──────── Data records ────────

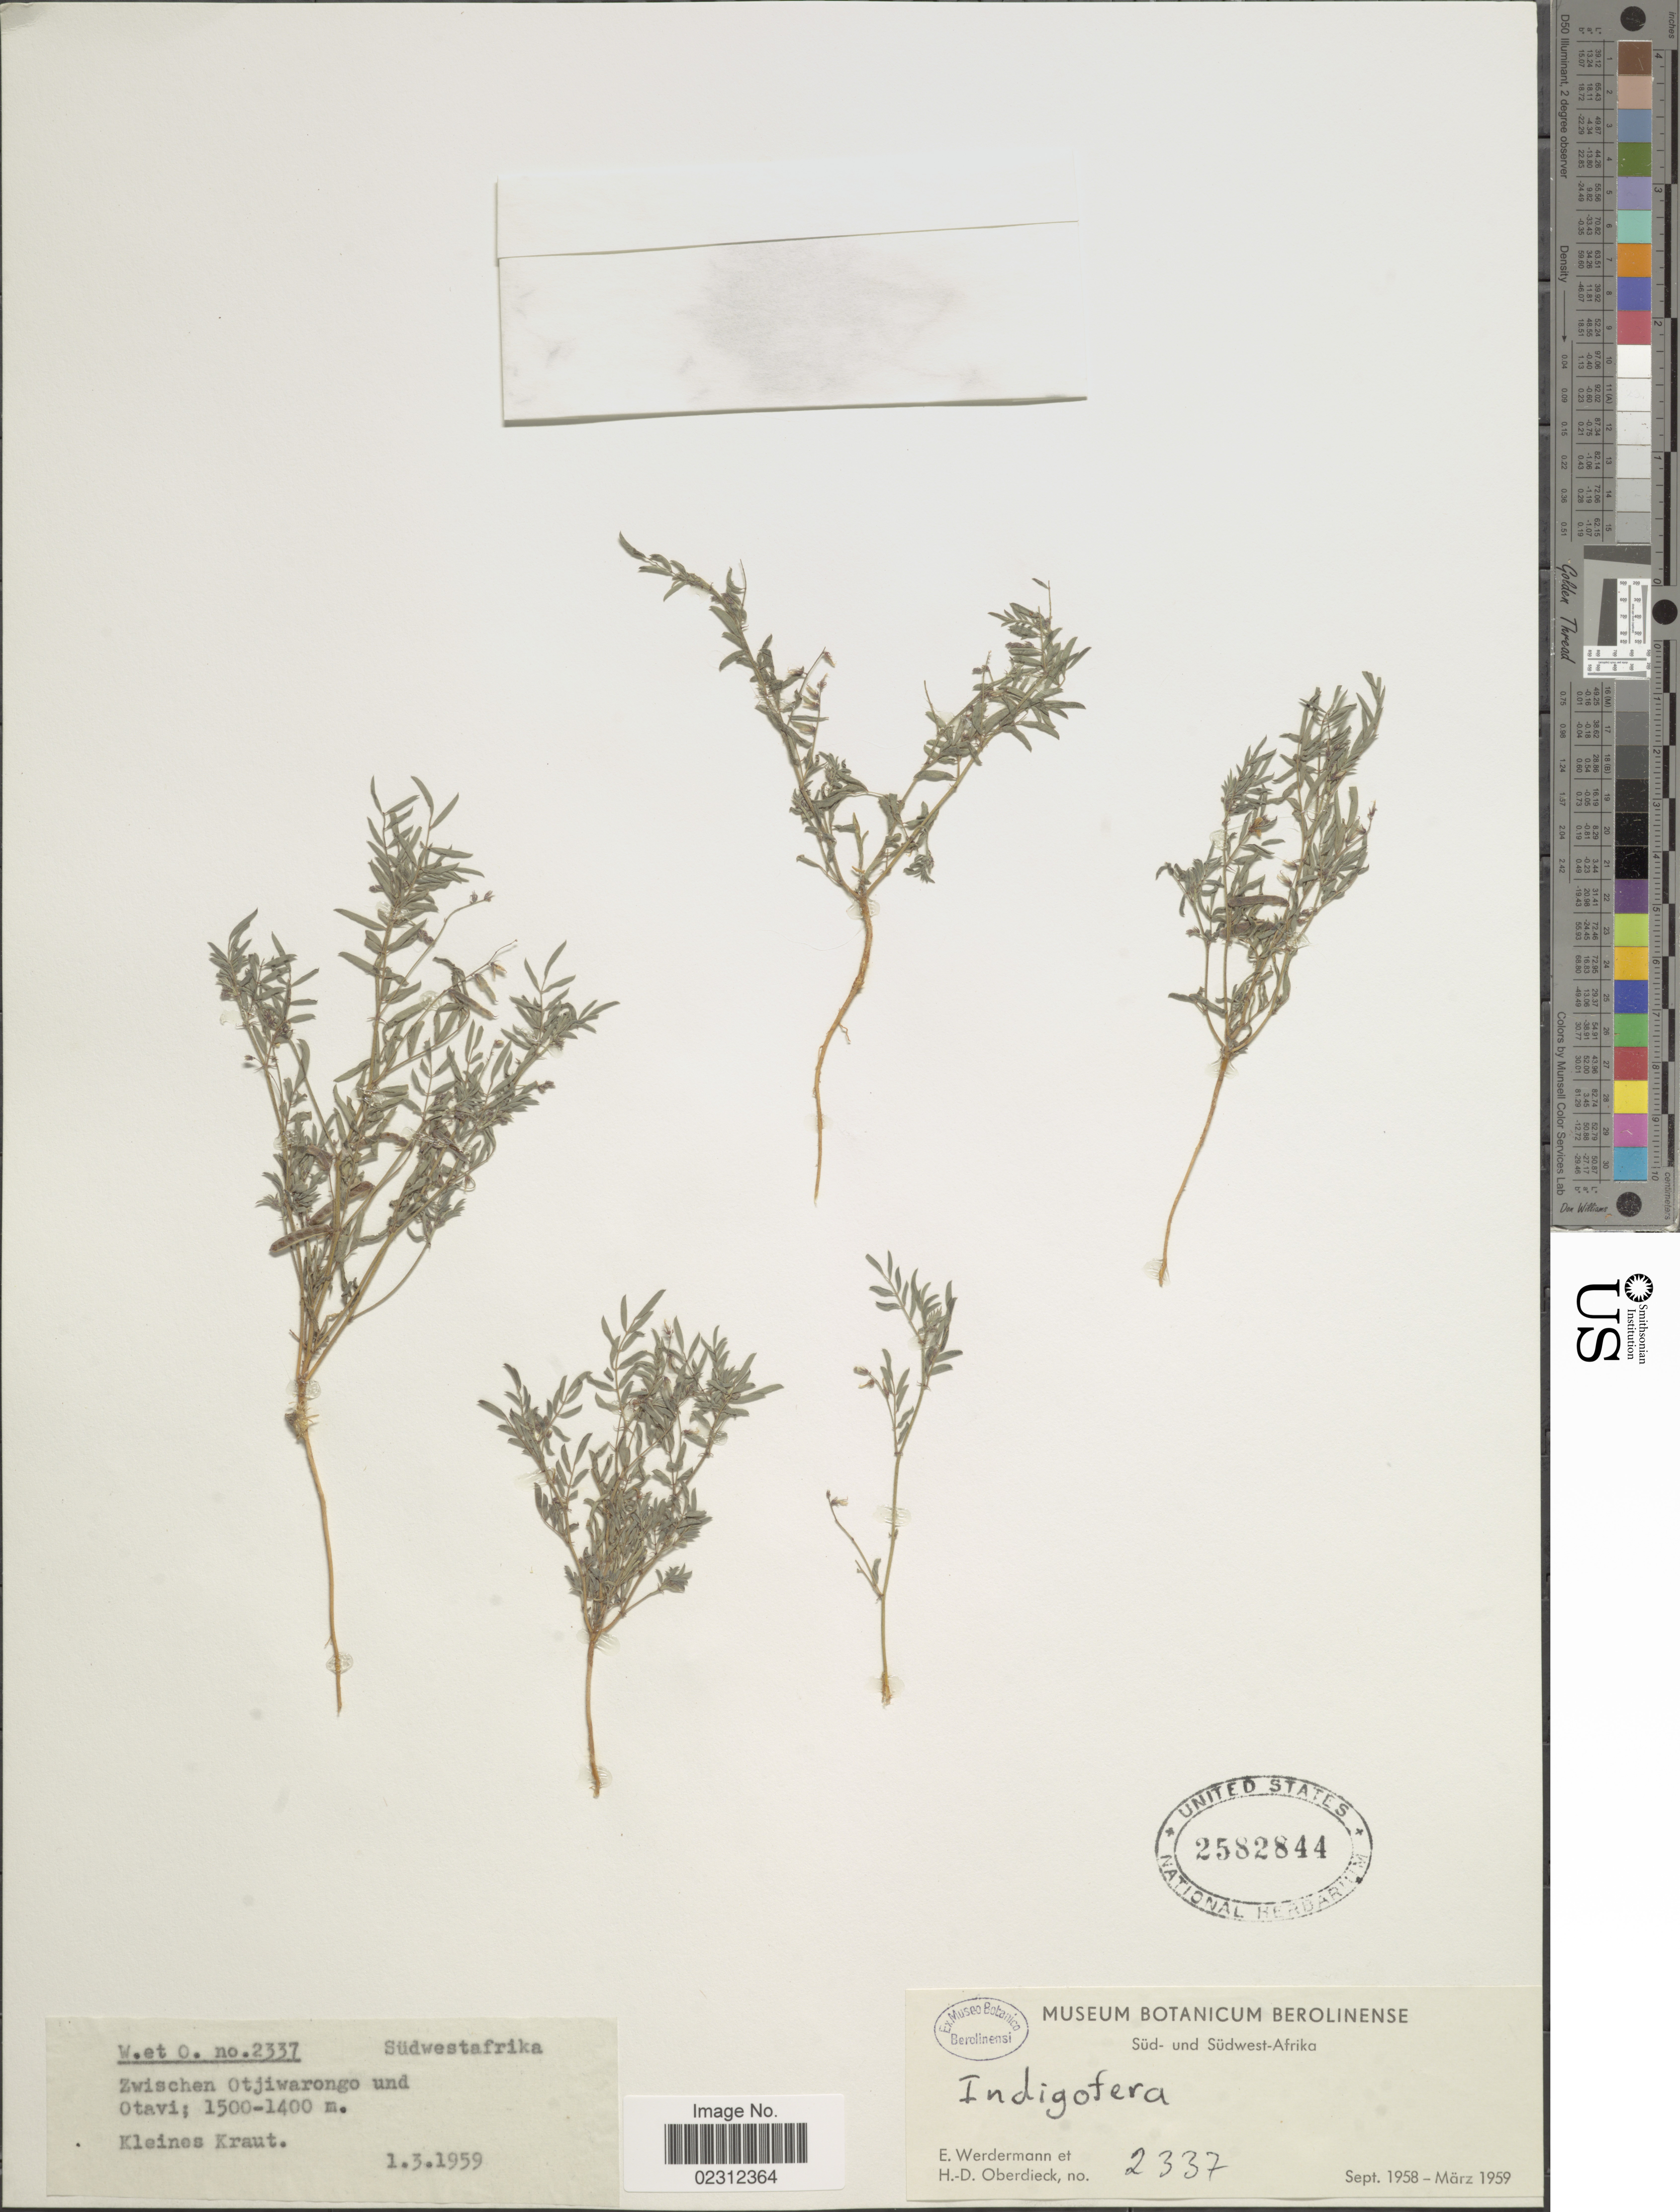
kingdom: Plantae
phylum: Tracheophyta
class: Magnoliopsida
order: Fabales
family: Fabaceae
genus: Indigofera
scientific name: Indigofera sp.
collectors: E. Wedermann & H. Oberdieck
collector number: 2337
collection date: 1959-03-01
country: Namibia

────────

### What this task involves
Transcribe every line of the rows above without any change, and omit the pictures from your copy.

### The completed task
kingdom: Plantae
phylum: Tracheophyta
class: Magnoliopsida
order: Fabales
family: Fabaceae
genus: Indigofera
scientific name: Indigofera sp.
collectors: E. Wedermann & H. Oberdieck
collector number: 2337
collection date: 1959-03-01
country: Namibia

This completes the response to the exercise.